Bruce Bennett Short Bio

Bruce Bennett

Bruce Bennett has been the primary contributor to Mad About Movies since it began in 2003. He is an award winning film and theater critic who, since 2000, has been writing a weekly column in The Spectrum daily newspaper in southern Utah as well as serving as a contributing editor of “The Independent,” a monthly entertainment magazine. He is also the co-host of “Film Fanatics” a movie review show which earned a Telly in 2009. Bruce is also a featured contributor at: RottenTomatoes.com

His motto: "I see bad movies so you don't have to."

Bourne Ultimatum

Shake, rattle and roll with “The Bourne Ultimatum”

The Attention Deficit Filmmaking (ADF) technique deployed throughout the third and purportedly final Bourne film “The Bourne Ultimatum” almost does it in.

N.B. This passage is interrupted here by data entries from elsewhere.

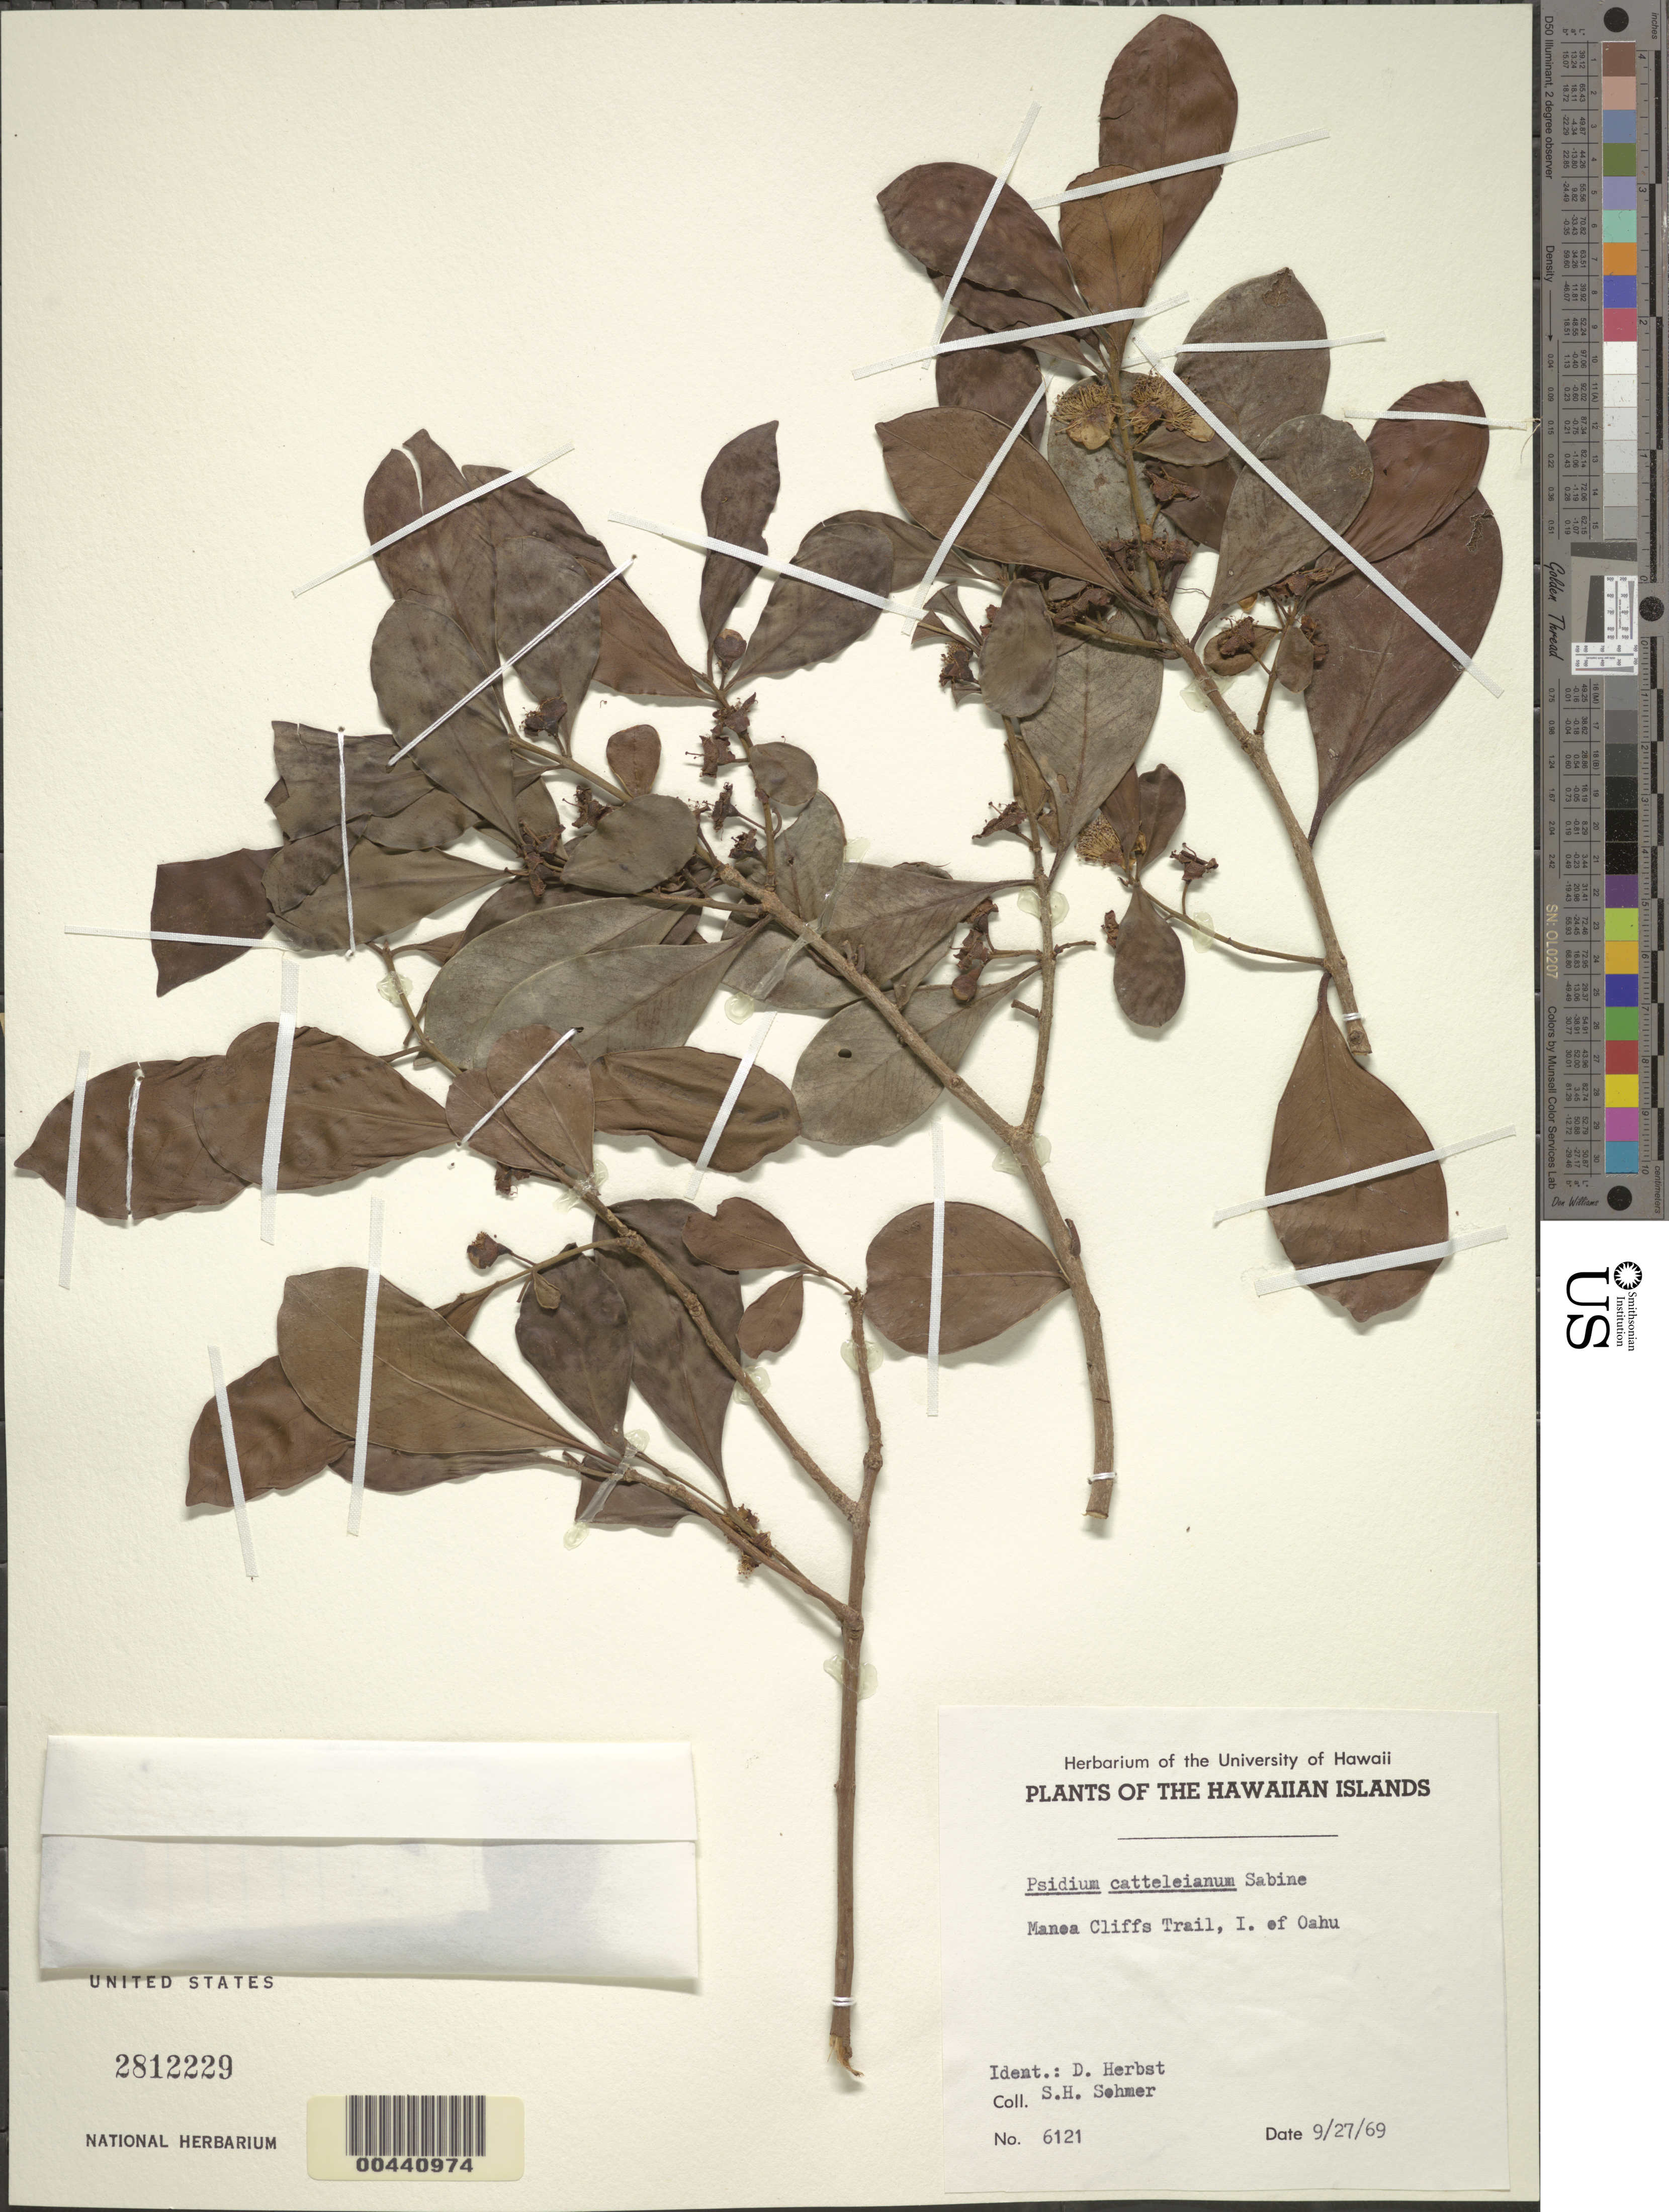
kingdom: Plantae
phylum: Tracheophyta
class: Magnoliopsida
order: Myrtales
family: Myrtaceae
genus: Psidium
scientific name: Psidium cattleyanum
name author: Sabine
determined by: Herbst, D. R.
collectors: S. H. Sohmer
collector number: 6121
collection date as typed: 27 Sep 1969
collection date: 1969-09-27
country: United States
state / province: Hawaii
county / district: Honolulu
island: Oahu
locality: Manoa Cliffs Trail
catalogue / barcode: US 2812229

Almost being the operative word. Despite the vertigo inducing camera shaking, CIA amnesiac assassin Jason Bourne (Matt Damon) takes us on one heck of rollercoaster ride and nearly two hours of non-stop action. The adrenaline rush the film produces disguises a rather thin plot line and helps the viewer overlook the near suffocating air of self-seriousness. Okay, we get that Bourne doesn’t want to be Bond. With his plight as a man with a murky past, a fugitive present, and slim hope for the future, there’s little time for winking humor, but can’t the guy (or anyone else in the film) crack a smile once in awhile?

Apparently not as this installment picks up where “Supremacy” ended as Bourne learns of a new Gov’t program Blackbriar that may have replaced Treadstone, the botched CIA brain scrambling assassin training of which Bourne was the pilot candidate. By uncovering the spooks behind these top secret programs Bourne hopes to find his identify and an explanation to his nightmarish flashbacks.

The dizzying pace kicks off with a head spinning international travelogue covering cities all over the globe: London, Moscow, Turin, Tangier, Langley, New York, Madrid and for no significant reason. This is globetrotting for the sake of globetrotting-nothing in these sequences really explains or furthers the plot. When the film gets down to its real purpose-ferocious cat-and-mouse thrills, terrific close-up hand-to-hand combat, and the de rigueur car chases– two of which are absolutely gasp provoking-“The Bourne Ultimatum” is at its blunt force trauma best.

Supporting cast is fine- especially veteran actors David Straithern and Joan Allen. Their inexplicably critic pleasing dead pan acting is actually used to credible effect here as the humorless CIA bosses-one who wants Bourne dead the other not so much.

Then there’s Damon-one of the few young actors whose range, gritty appeal, boyish good looks and stature provides hope as a suitable replacement for Harrison Ford, Sean Connery, Pierce Brosnan and other aging icons. Tom Cruise can’t look 35 forever, can he?

On the one hand director Paul Greengrass (United 93) should be congratulated for giving fans what they want. Though old school spy film devotees would say “The Bourne Identity” remains the best of the trio, “Ultimatum” improves upon the unnervingly scattered “Supremacy.” One can’t help but wonder how much better many scenes would have been sans the shaky shutter-do great action sequences really require frenetic embellishment?

Grade: B+
Rated PG-13 for violence and intense action sequences.